According to Kitty, drag performance took a nosedive between the 1980s and today, as tastes shifted. “Years ago, everyone wanted to be Lily Savage,” she says. “But then suddenly we had [British TV stars] Graham Norton and Alan Carr – camp comics that didn’t have to be in a frock.” Today, however, there’s a renewed appetite for outrageous, gender-shifting personas like Kitty, who performs at least three nights a week.

Social media has also had a hand in reviving drag in Liverpool. “If you perform in a bar, 50 people might see you, but post a video on Instagram and thousands see it all over the world,” says Choriza May. “It’s become such a window into drag. And then Drag Race has obviously helped a lot too.”

Even though The Vivienne was only recently crowned Drag Race UK champion, Choriza, who performs regularly in Newcastle and Liverpool, can already see an impact on the local scene. “It’s making everyone step up their game,” she says. “People who’ve been doing drag for years are now thinking that this is a job that can make them famous.”

Kitty and Choriza worry, however, that the groomed, photo-ready version of drag promoted by RuPaul risks pigeonholing performers, even as it makes the scene more accessible. Certain local promoters are setting out to address that. “Drag Race has done a lot for drag as a venture, but it does suggest that queens have to sit within this very defined box,” claims Pretentious Dross, a performer and producer at queer cabaret night EAT ME + Preach, in Liverpool’s Baltic Triangle area. “They’re predominantly white male. But there are so many people outside of the gender boxes – and the tradition comes from there, so let’s celebrate it.”
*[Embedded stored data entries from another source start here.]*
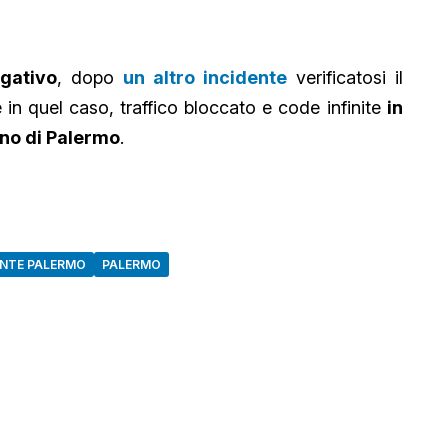
egativo
, dopo
un altro incidente
verificatosi il
in quel caso, traffico bloccato e code infinite
in
ino di Palermo
.
ENTE PALERMO
PALERMO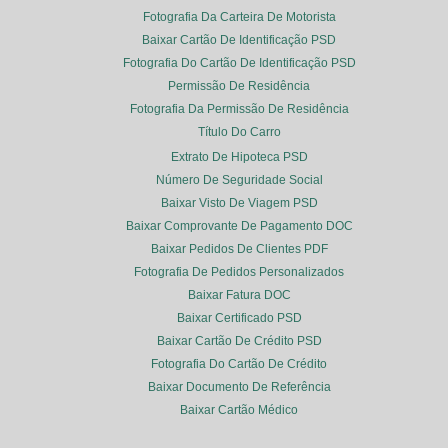
Fotografia Da Carteira De Motorista
Baixar Cartão De Identificação PSD
Fotografia Do Cartão De Identificação PSD
Permissão De Residência
Fotografia Da Permissão De Residência
Título Do Carro
Extrato De Hipoteca PSD
Número De Seguridade Social
Baixar Visto De Viagem PSD
Baixar Comprovante De Pagamento DOC
Baixar Pedidos De Clientes PDF
Fotografia De Pedidos Personalizados
Baixar Fatura DOC
Baixar Certificado PSD
Baixar Cartão De Crédito PSD
Fotografia Do Cartão De Crédito
Baixar Documento De Referência
Baixar Cartão Médico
Dross draws from her theatre practice doctorate studies to blend drag with experimental live art, often mixing 1980s horror movie tropes with elements of New Romantic fashion. “When you go back to the origin of the word, ‘queer’ means oddness, something that doesn’t fit with the norm,” says Dross. “EAT ME + Preach provides a radical, queer platform for artists with accessibility issues, who are fighting against ableism, who are gender non-binary or trans – people who don’t generally get a gig in traditional drag venues and who don’t fit in the Drag Race box.”

The emergence of the Big Drag Pageant, while less radical than the EAT ME cabaret nights (Dross performs a Silence of the Lambs-themed act, using a raw chicken puppet of Buffalo Bill’s victims), shows another side to Liverpool’s diversifying drag scene, which is increasingly no longer confined to LGBTQ+ spaces. Events producer and drag promoter Tom Barrie – who recently started performing in drag under the name Dame Fanny De Faux – was tasked with organising the pageant after creating a successful family-friendly drag brunch show during Liverpool Pride, called Tuck Shop.

“I wanted Tuck Shop to be all-inclusive,” he says. “Until now, drag has normally been the domain of nightclubs or late-night TV. The response to our afternoon drag brunch from the younger audience was amazing. Some people view the drag scene as quite a frivolous thing – a couple of boys who just want to put on make-up and dresses, but it’s far from that. It’s a proper art form and it has the power to help younger people discuss issues of gender identity.”

Liverpool’s drag scene is on an upward trajectory. New cabaret venue On Point opened towards the end of last year, run by local queen Miss Tiara; Kitty’s Showbar will be adding rooms for overnight stays in time for Pride in July. It’s a microcosm of the growing popularity of drag performance across the UK: the self-styled “Europe’s largest celebration of drag”, DragWorld, launched in London in 2017, while the first Drag Fest UK festival will hit London and Manchester this June. But for Choriza, events like the Big Drag Pageant are more of a microcosm of the general Liverpudlian spirit.

“Liverpool has one of the most inclusive scenes I’ve ever witnessed,” she says. “It’s a city with a history of entertainment, so the drag performers here are real all-rounders – singing, comedy, the full package. That makes them powerful.”